IMPORTANT: Ensure everything in your system that is important is completely backed by before performing any system changes.
Once you have everything backed up and all of your active programs are shut down run the command in the Windows terminal below. This will ensure your entire system is not in hibernation and ensures the system completely shuts down.
shutdown /s /f /t 0
All the prep work is done! Lets install Pop!_OS
Now we get to the fun part. Lets boot into the live disk image we burnt on the the USB drive. See some tips below if you run into any issues booting.
- Enable Legacy Boot Sources. If you are installing on an older computer using BIOS, selecting the option under Legacy Boot Sources or Legacy USB will let you start Windows setup from a USB or CD drive.
- Disable Secure Boot. Security technologies included in UEFI such as Secure Boot can be a blocker and prevent the system from booting external storage sources. Disabling Secure Boot, temporarily—normally accessible under the security menu or tab—will often resolve this.
1. Boot to the USB
Enter your systems screen to boot to a temporary device. When you turn on your computer there will be an option to either enter BIOS or select a start-up device. Depending on your system this may be different. Checkout this article from Lifewire if you’re having issues finding the temp boot menu.
Select your USB HDD or Removable devices from the boot menu and it should boot into Pop!_OS.
2. Install Pop!_OS
Once you successfully boot to the new Pop!_OS USB you’ve created, run through the setup process selecting your language and keyboard layouts.
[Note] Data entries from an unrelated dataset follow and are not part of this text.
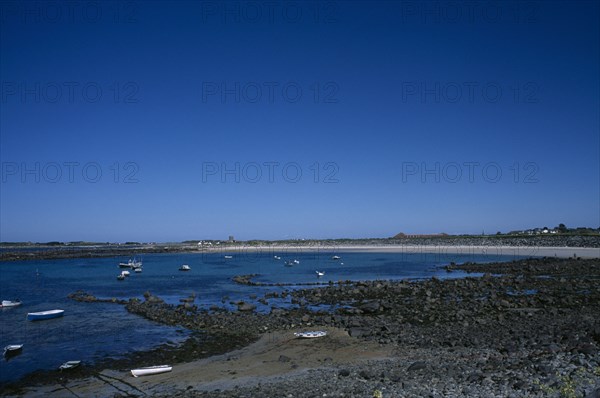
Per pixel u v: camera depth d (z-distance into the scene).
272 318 34.53
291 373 20.22
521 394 13.78
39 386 20.89
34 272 86.88
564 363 17.53
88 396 19.23
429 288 49.62
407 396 14.53
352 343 25.45
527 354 20.38
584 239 121.88
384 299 43.06
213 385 19.27
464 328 28.31
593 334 23.12
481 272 72.12
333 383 17.41
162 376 21.38
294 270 84.25
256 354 24.62
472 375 16.36
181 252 174.25
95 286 61.75
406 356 22.09
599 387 13.80
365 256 127.62
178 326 33.19
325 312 37.12
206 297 48.94
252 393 16.94
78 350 27.00
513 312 33.41
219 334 30.02
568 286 47.62
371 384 16.67
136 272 84.50
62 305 44.62
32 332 32.22
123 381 21.03
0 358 25.58
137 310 40.25
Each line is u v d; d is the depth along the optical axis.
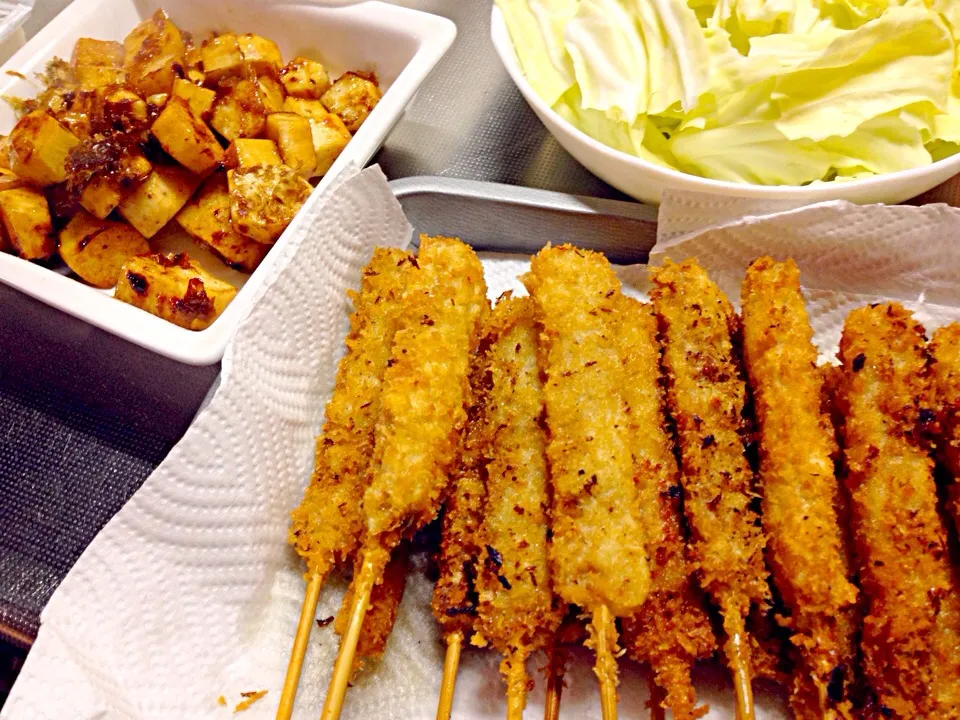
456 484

When you arrive at the option for a clean or custom install, select custom.
From the custom installation menu, you should be able to see a preview of the partitions on the system, including the space you freed up. This will be called “unused” space. Click on ‘Modify Partitions…’ near the bottom.
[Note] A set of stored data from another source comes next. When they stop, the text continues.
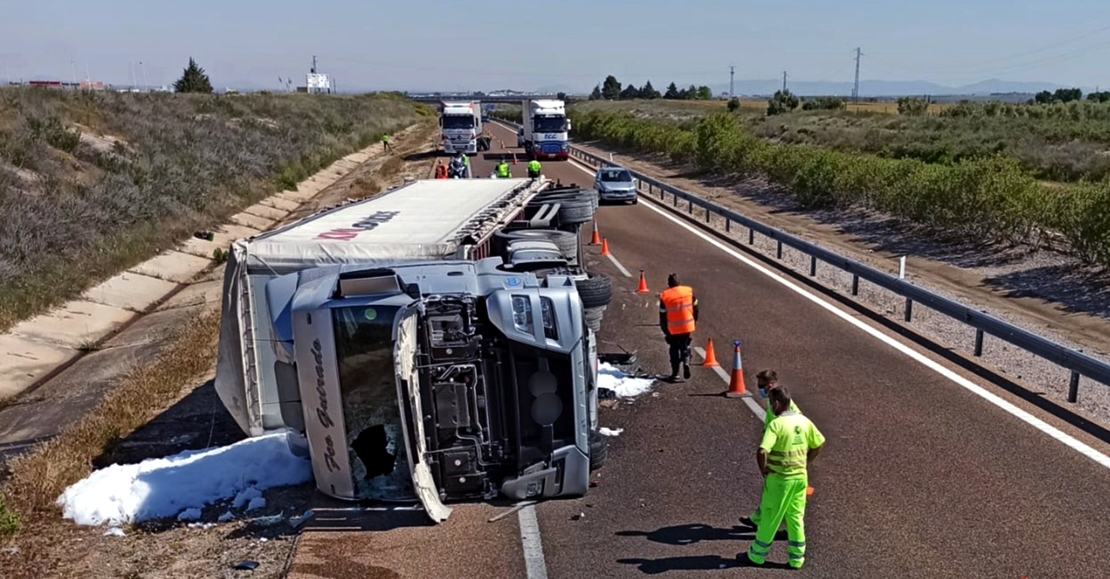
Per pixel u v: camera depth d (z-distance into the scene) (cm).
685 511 826
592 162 5159
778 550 748
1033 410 1055
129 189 2756
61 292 1912
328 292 822
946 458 919
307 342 809
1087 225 1803
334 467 832
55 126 3184
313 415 825
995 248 2148
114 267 2195
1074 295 1709
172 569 750
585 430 843
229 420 1132
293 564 738
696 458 953
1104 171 3441
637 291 1811
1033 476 870
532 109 5431
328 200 3662
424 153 5900
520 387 833
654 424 1060
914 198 2473
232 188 3450
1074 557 716
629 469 927
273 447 955
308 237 1008
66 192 2588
A GParted window will open. Right click on the unallocated space and select ‘New’.
Now a window will come up allowing you to format the partition to the Linux file system. Ensure the the free space remaining is set to 0 and the file system will be formatted as ext4. Click Add.
Now click the green check and click apply. Once the operation is done you can close out GParted.
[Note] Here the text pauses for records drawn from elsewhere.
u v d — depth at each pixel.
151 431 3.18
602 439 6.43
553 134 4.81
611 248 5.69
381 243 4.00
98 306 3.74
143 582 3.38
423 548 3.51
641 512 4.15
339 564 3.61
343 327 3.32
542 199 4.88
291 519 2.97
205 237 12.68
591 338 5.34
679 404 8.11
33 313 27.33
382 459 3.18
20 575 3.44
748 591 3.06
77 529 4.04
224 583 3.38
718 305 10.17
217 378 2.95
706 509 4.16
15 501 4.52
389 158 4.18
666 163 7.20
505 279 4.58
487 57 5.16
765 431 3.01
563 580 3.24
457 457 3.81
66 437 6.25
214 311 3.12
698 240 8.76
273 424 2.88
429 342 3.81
Click on the new partition and make sure ‘Use partition’ is selected. Select it to format and ensure it is being used as the ‘Root (/)’ with the ext4 file system.
Now click on ‘Erase and Install’. Pop!_OS will install on your system alongside Windows. Once it is done restart your computer.
Important! Windows uses it’s /boot partition as a part of its update process. Your boot partitions available space may eventually be filled with Linux Kernels, this will prevent Windows from updating correctly. To fix this occasionally run the following commands after rebooting Linux, this will clean out older Kernels, freeing up space. sudo apt autoremove sudo apt auto clean
You may have noticed your system booted directly into the Linux partition without the Windows 10 option. Now we will update our system and help GRUB recognize the Windows partition.
1. Update Your System
Open a terminal and run the following commands:
sudo apt update sudo apt upgrade
2. Installing OS-Prober
Now we will install a tool to help Pop!_OS recognize the Windows partition.
Run the following commands:
sudo apt install os-prober sudo os-prober
You should see something similar to /dev/sda#:Windows 10:Windows;chain
Run this command so GRUB can update with the new partition data:
Dual Boot Complete!
Now when you restart your computer you will be greeted with the GRUB boot loader on start-up. You will be able to select the partition to boot into. By default it will be set to Pop!_OS so you will have a few seconds to select Windows before it automatically boots into Pop!_OS.